Problem to work on:
Each line from the one containing "Page size: 2001x1125." through the final line of the records is to be repeated exactly, with no additions.

─── Input for this task ───

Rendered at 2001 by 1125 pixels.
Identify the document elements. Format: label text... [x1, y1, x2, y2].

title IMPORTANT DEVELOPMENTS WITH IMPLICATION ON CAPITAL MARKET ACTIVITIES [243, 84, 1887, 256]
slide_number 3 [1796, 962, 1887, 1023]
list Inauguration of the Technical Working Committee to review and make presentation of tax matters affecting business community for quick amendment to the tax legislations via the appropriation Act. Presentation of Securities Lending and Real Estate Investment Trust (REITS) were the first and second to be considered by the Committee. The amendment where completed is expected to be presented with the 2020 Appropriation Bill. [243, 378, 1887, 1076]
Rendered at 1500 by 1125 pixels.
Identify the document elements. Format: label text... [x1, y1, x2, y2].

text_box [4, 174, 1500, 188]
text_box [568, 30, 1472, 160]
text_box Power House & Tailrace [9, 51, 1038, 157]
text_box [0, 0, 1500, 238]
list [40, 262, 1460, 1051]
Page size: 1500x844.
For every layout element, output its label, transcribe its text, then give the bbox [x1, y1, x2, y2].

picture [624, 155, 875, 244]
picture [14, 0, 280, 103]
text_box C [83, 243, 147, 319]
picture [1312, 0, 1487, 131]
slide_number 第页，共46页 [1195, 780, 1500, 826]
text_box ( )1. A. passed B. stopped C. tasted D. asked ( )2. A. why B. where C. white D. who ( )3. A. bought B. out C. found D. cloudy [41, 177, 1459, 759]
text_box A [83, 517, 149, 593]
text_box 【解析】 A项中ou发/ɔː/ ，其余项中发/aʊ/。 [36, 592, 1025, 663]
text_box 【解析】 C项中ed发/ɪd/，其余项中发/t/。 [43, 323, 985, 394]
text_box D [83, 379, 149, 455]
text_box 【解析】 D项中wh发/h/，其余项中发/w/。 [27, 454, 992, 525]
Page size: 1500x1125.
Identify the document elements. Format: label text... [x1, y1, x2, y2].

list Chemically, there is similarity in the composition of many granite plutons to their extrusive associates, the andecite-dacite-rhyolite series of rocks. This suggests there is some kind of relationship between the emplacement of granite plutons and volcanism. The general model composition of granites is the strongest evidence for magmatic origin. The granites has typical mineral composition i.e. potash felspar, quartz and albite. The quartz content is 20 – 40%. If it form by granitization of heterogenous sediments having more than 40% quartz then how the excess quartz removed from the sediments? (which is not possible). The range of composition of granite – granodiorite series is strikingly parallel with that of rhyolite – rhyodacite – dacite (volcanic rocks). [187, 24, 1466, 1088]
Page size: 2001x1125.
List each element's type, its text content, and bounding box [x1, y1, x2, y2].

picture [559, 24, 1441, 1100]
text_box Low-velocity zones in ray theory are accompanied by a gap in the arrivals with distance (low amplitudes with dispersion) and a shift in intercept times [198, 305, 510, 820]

───

Answer space:
Page size: 2001x1125.
List each element's type, its text content, and bounding box [x1, y1, x2, y2].

picture [559, 24, 1441, 1100]
text_box Low-velocity zones in ray theory are accompanied by a gap in the arrivals with distance (low amplitudes with dispersion) and a shift in intercept times [198, 305, 510, 820]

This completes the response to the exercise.